[Start of Attachment]

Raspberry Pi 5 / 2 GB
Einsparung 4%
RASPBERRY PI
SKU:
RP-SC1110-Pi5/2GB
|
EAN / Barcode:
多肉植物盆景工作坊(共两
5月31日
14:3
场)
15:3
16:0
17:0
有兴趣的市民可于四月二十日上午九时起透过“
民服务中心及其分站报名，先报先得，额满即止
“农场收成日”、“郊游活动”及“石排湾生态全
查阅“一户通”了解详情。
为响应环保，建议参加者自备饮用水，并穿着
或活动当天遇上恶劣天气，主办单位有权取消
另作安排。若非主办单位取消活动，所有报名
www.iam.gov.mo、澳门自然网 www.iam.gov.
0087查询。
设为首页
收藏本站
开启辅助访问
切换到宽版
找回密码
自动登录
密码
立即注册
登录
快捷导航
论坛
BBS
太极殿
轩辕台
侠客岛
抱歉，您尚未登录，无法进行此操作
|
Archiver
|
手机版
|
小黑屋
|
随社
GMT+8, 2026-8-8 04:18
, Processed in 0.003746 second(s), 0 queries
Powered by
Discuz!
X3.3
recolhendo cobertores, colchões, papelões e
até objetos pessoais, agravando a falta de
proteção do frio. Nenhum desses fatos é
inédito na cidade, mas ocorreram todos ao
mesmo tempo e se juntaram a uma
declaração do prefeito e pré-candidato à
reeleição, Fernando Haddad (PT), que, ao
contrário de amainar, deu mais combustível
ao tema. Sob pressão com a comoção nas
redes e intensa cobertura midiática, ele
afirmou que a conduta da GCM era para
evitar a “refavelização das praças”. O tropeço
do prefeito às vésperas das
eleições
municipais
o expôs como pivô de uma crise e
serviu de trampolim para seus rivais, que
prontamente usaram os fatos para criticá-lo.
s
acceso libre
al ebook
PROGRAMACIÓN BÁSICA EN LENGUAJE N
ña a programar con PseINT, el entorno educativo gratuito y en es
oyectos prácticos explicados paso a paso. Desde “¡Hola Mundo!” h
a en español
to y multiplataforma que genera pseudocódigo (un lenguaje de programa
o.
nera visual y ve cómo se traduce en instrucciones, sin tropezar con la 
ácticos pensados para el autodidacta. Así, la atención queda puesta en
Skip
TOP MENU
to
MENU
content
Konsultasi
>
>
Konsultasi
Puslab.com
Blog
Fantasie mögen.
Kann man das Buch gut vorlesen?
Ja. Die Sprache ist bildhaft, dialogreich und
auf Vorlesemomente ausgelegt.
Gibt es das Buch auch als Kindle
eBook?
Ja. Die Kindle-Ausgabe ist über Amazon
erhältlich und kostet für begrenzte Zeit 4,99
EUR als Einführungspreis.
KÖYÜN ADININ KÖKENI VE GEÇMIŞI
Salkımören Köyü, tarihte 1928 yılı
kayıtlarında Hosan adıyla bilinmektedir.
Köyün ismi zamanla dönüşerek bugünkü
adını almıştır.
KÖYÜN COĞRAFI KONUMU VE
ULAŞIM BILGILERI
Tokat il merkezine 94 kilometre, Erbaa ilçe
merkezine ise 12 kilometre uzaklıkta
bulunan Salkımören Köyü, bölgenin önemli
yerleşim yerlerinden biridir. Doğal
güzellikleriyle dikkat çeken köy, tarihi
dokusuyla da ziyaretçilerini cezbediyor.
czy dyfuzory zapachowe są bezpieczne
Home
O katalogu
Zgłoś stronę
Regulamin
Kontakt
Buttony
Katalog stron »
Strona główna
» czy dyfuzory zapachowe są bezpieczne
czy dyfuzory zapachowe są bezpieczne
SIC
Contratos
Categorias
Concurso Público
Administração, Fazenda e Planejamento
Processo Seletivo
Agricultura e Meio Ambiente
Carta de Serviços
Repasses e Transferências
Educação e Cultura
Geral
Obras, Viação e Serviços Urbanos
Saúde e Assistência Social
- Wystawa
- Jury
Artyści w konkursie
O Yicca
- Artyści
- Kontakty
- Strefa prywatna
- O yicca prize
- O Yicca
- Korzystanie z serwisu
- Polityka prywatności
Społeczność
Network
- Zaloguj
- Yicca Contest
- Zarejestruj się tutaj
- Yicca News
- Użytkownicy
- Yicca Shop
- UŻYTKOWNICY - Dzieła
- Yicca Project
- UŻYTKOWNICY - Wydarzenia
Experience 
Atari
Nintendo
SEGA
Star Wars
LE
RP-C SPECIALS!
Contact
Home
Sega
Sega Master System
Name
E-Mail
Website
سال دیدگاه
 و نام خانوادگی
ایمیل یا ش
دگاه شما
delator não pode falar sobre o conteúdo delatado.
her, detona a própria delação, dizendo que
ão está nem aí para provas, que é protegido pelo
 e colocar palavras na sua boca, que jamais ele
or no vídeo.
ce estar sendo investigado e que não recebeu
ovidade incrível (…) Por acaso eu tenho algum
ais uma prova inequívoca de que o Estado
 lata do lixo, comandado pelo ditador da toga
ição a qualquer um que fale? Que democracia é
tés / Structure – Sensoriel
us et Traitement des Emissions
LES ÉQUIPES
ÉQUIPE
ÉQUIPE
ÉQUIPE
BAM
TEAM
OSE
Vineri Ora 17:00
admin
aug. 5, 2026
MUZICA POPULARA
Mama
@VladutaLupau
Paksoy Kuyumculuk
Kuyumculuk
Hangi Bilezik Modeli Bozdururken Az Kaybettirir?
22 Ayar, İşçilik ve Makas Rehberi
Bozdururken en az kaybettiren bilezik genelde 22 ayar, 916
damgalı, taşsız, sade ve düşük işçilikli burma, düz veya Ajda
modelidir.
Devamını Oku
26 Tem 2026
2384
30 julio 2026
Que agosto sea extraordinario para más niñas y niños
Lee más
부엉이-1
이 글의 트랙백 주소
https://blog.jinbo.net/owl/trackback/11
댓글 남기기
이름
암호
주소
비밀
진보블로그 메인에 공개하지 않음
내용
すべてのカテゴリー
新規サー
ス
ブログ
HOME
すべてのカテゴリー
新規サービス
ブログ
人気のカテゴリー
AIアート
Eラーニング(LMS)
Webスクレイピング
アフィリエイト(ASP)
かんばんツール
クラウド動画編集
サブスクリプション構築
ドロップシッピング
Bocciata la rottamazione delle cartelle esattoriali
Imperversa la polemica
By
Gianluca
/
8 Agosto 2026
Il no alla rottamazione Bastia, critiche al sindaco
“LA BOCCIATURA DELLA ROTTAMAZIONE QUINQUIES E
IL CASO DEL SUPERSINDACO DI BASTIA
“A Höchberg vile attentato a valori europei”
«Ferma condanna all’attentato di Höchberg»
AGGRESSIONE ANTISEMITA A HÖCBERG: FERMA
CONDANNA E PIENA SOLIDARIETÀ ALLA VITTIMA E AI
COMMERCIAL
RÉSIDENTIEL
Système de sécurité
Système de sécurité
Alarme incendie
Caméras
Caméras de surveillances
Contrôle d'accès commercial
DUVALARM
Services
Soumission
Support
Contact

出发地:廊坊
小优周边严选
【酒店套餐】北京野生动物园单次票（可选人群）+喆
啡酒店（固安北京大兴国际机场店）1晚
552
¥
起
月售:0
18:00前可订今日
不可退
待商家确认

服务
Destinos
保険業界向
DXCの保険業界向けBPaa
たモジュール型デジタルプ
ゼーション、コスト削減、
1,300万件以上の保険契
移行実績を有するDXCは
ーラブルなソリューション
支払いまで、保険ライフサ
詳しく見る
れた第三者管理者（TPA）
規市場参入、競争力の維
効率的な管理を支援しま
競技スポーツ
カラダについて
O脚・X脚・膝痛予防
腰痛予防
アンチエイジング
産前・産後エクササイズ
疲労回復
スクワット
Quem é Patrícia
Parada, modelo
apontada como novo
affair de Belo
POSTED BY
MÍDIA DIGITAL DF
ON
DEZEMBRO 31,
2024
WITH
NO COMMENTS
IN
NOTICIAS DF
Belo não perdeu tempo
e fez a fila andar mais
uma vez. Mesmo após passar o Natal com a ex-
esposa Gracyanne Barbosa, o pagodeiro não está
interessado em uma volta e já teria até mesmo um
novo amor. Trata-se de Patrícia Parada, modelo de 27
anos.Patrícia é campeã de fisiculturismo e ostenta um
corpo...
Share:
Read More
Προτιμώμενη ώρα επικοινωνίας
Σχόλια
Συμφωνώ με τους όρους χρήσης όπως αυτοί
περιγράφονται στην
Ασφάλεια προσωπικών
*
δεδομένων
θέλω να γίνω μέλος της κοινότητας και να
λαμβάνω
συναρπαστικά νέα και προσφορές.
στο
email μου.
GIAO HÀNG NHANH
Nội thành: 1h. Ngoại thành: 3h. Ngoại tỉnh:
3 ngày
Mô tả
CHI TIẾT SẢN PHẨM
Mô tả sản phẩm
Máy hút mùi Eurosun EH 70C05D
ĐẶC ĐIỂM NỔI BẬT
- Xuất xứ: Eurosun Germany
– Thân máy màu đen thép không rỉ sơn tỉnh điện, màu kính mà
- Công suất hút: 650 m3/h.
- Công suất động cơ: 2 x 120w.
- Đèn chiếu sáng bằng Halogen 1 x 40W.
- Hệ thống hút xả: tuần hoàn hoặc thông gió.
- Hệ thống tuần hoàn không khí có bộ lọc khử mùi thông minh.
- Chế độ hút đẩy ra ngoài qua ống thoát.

[End of Attachment]

* [What needs to be done] Copy the listing exactly, starting with its very first line and ending with the line that contains "Fantasie mögen.", including that line.

* [Answer to this exercise]
Raspberry Pi 5 / 2 GB
Einsparung 4%
RASPBERRY PI
SKU:
RP-SC1110-Pi5/2GB
|
EAN / Barcode:
多肉植物盆景工作坊(共两
5月31日
14:3
场)
15:3
16:0
17:0
有兴趣的市民可于四月二十日上午九时起透过“
民服务中心及其分站报名，先报先得，额满即止
“农场收成日”、“郊游活动”及“石排湾生态全
查阅“一户通”了解详情。
为响应环保，建议参加者自备饮用水，并穿着
或活动当天遇上恶劣天气，主办单位有权取消
另作安排。若非主办单位取消活动，所有报名
www.iam.gov.mo、澳门自然网 www.iam.gov.
0087查询。
设为首页
收藏本站
开启辅助访问
切换到宽版
找回密码
自动登录
密码
立即注册
登录
快捷导航
论坛
BBS
太极殿
轩辕台
侠客岛
抱歉，您尚未登录，无法进行此操作
|
Archiver
|
手机版
|
小黑屋
|
随社
GMT+8, 2026-8-8 04:18
, Processed in 0.003746 second(s), 0 queries
Powered by
Discuz!
X3.3
recolhendo cobertores, colchões, papelões e
até objetos pessoais, agravando a falta de
proteção do frio. Nenhum desses fatos é
inédito na cidade, mas ocorreram todos ao
mesmo tempo e se juntaram a uma
declaração do prefeito e pré-candidato à
reeleição, Fernando Haddad (PT), que, ao
contrário de amainar, deu mais combustível
ao tema. Sob pressão com a comoção nas
redes e intensa cobertura midiática, ele
afirmou que a conduta da GCM era para
evitar a “refavelização das praças”. O tropeço
do prefeito às vésperas das
eleições
municipais
o expôs como pivô de uma crise e
serviu de trampolim para seus rivais, que
prontamente usaram os fatos para criticá-lo.
s
acceso libre
al ebook
PROGRAMACIÓN BÁSICA EN LENGUAJE N
ña a programar con PseINT, el entorno educativo gratuito y en es
oyectos prácticos explicados paso a paso. Desde “¡Hola Mundo!” h
a en español
to y multiplataforma que genera pseudocódigo (un lenguaje de programa
o.
nera visual y ve cómo se traduce en instrucciones, sin tropezar con la 
ácticos pensados para el autodidacta. Así, la atención queda puesta en
Skip
TOP MENU
to
MENU
content
Konsultasi
>
>
Konsultasi
Puslab.com
Blog
Fantasie mögen.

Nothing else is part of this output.